┌─ DATA FOR THIS TASK

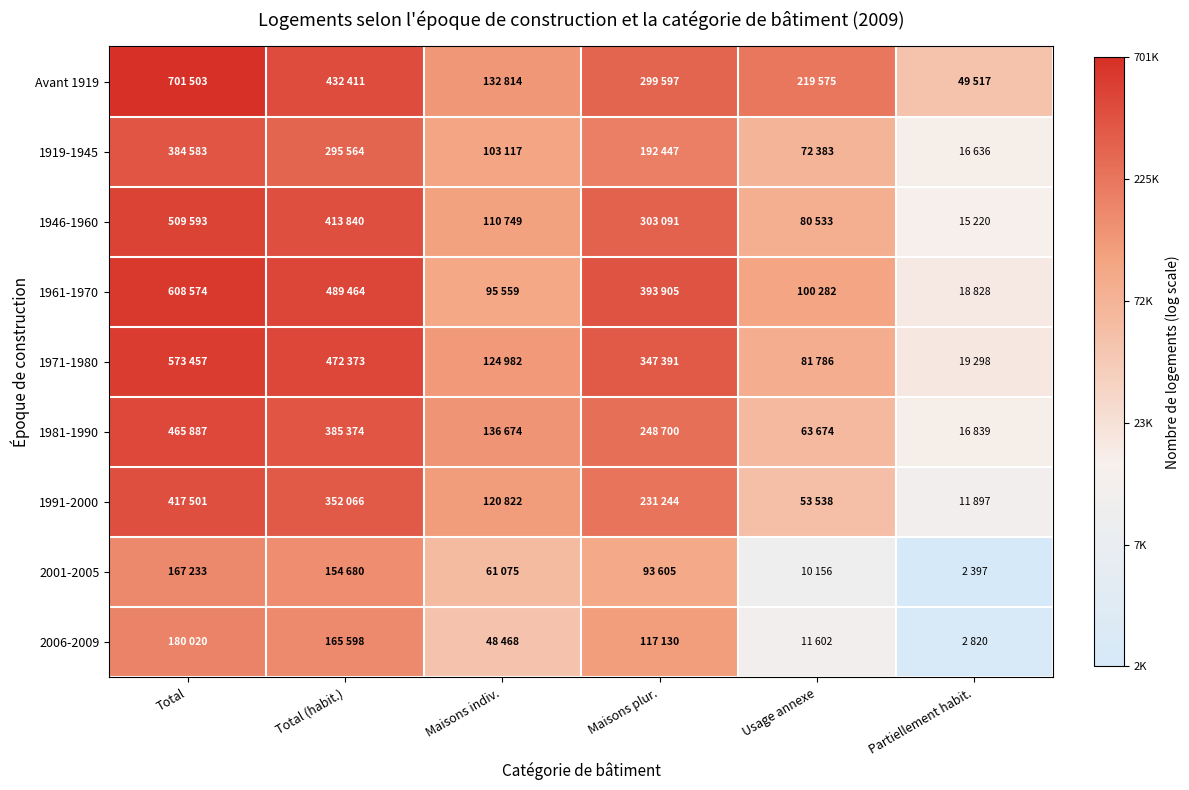

Which series has the largest total across all categories?

Avant 1919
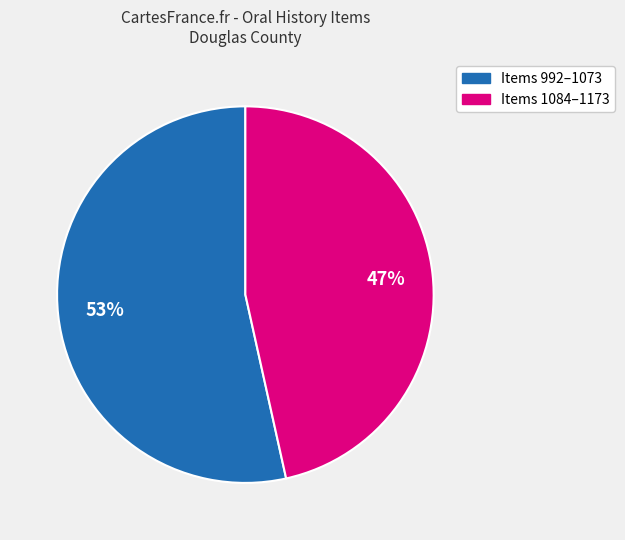

To the nearest percent, what is the average slice percentage?

50%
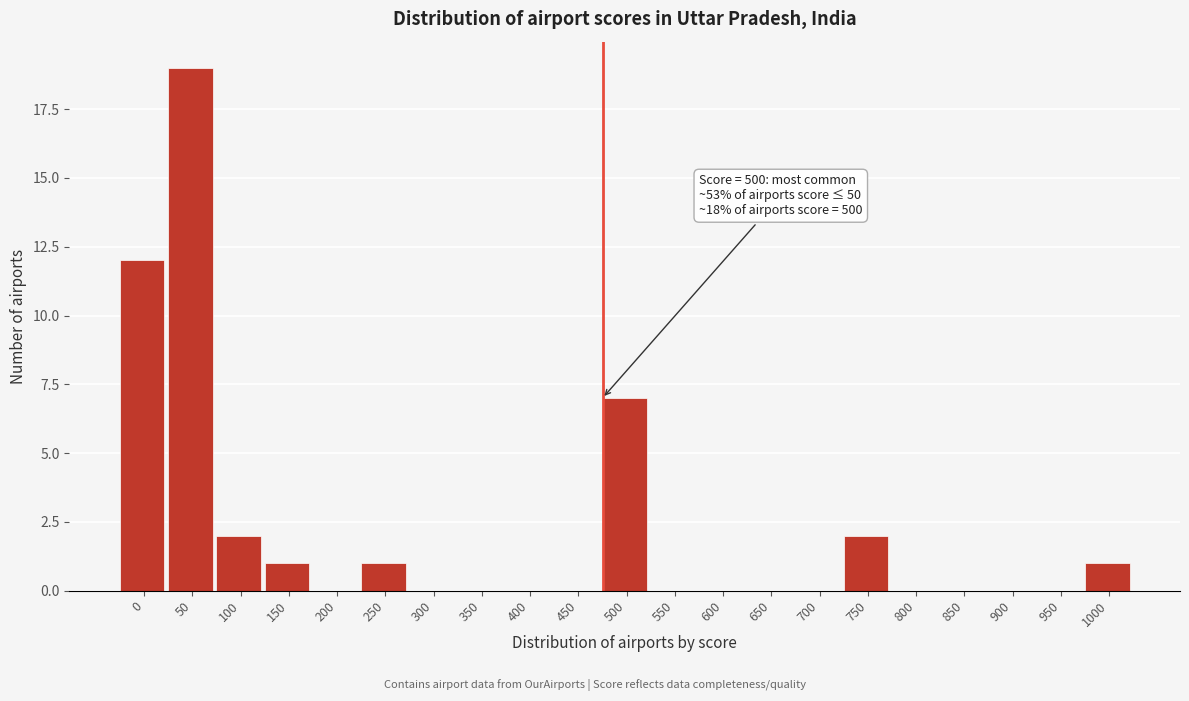

Reading right to left, extract all data points from this chart.

1000=1	950=0	900=0	850=0	800=0	750=2	700=0	650=0	600=0	550=0	500=7	450=0	400=0	350=0	300=0	250=1	200=0	150=1	100=2	50=19	0=12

└─

→ REQUIREMENT: Please repeat all of the data above verbatim, leaving out the pictures.

→ EXPECTED ANSWER:
Which series has the largest total across all categories?

Avant 1919

To the nearest percent, what is the average slice percentage?

50%

Reading right to left, extract all data points from this chart.

1000=1	950=0	900=0	850=0	800=0	750=2	700=0	650=0	600=0	550=0	500=7	450=0	400=0	350=0	300=0	250=1	200=0	150=1	100=2	50=19	0=12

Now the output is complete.